Last year UNESCO and the UN University cosponsored a meeting on the theme of Science and Technology in the Era of Globalization. At the meeting, Koïchiro Matsuura, UNESCO's Director General, made a major address. As part of that address he said:
The commitment to “globalization with a human face” is a strategic priority for the Organization, and directs all our major programmes. Our prime concern is to render globalization more just by empowering people to escape exclusion and discrimination, and by empowering countries to become equal actors in the global arena.

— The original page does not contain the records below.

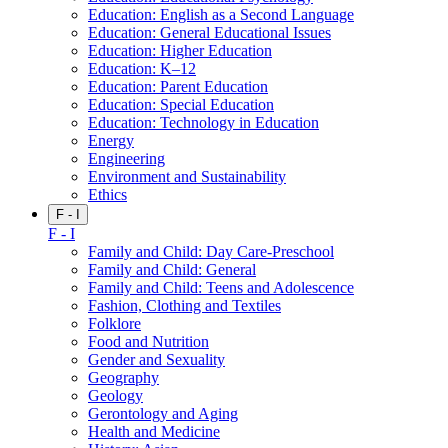
Education: English as a Second Language
Education: General Educational Issues
Education: Higher Education
Education: K–12
Education: Parent Education
Education: Special Education
Education: Technology in Education
Energy
Engineering
Environment and Sustainability
Ethics
F - I
F - I
Family and Child: Day Care-Preschool
Family and Child: General
Family and Child: Teens and Adolescence
Fashion, Clothing and Textiles
Folklore
Food and Nutrition
Gender and Sexuality
Geography
Geology
Gerontology and Aging
Health and Medicine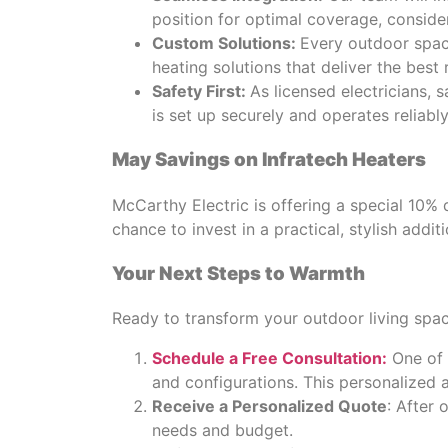
position for optimal coverage, consider
Custom Solutions:
Every outdoor space
heating solutions that deliver the best r
Safety First:
As licensed electricians, s
is set up securely and operates reliably
May Savings on Infratech Heaters
McCarthy Electric is offering a special 10% 
chance to invest in a practical, stylish addi
Your Next Steps to Warmth
Ready to transform your outdoor living spa
Schedule a Free Consultation:
One of 
and configurations. This personalized 
Receive a Personalized Quote
: After 
needs and budget.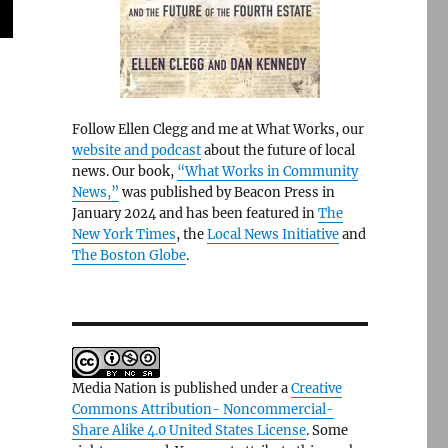
Follow Ellen Clegg and me at What Works, our
website and podcast
about the future of local
news. Our book,
“What Works in Community
News,”
was published by Beacon Press in
January 2024 and has been featured in
The
New York Times
, the
Local News Initiative
and
The Boston Globe
.
Media Nation is published under a
Creative
Commons Attribution- Noncommercial-
Share Alike 4.0 United States License
. Some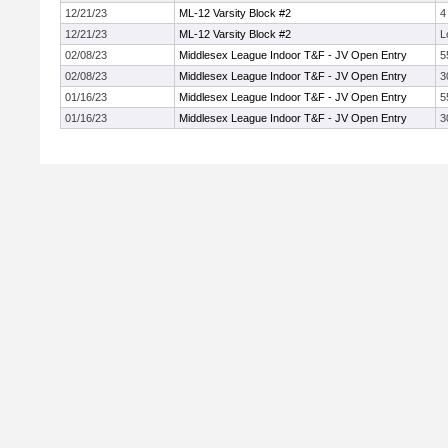
12/21/23
ML-12 Varsity Block #2
4
12/21/23
ML-12 Varsity Block #2
L
02/08/23
Middlesex League Indoor T&F - JV Open Entry
5
02/08/23
Middlesex League Indoor T&F - JV Open Entry
3
01/16/23
Middlesex League Indoor T&F - JV Open Entry
5
01/16/23
Middlesex League Indoor T&F - JV Open Entry
3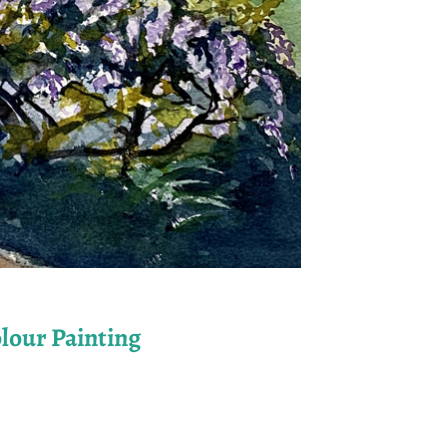
lour Painting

Science and technology are key to such empowerment. They are, to begin with, central to enhancing access to knowledge, an essential commodity in today’s world. Information and communication technologies (ICTs) have revolutionalized the role of knowledge in our societies, making the availability of information – and the ability to employ such information effectively – an increasingly critical determinant of economic growth and sustainable development. UNESCO is committed to promoting equal access to these new technologies and to providing information for all. The Organization also works to ensure that individuals and societies can make use of such information to preserve and improve their way of life. Policies to provide universal quality education, to promote respect for cultural and linguistic diversity, and to secure freedom of expression are all crucial in helping to bridge the digital and knowledge divides.
Science and technology also have a central role to play in overcoming many of the other social and economic inequities that act as barriers to empowerment. Our success in achieving the Millennium Development Goals (MDGs) to eradicate extreme poverty, reduce child mortality, improve maternal health, ensure environmental sustainability and combat HIV and AIDS, malaria and other major diseases – our success in all these areas will require focused science and technology policies. It will also require concerted efforts to strengthen developing country capacity to lead and manage scientific research and development.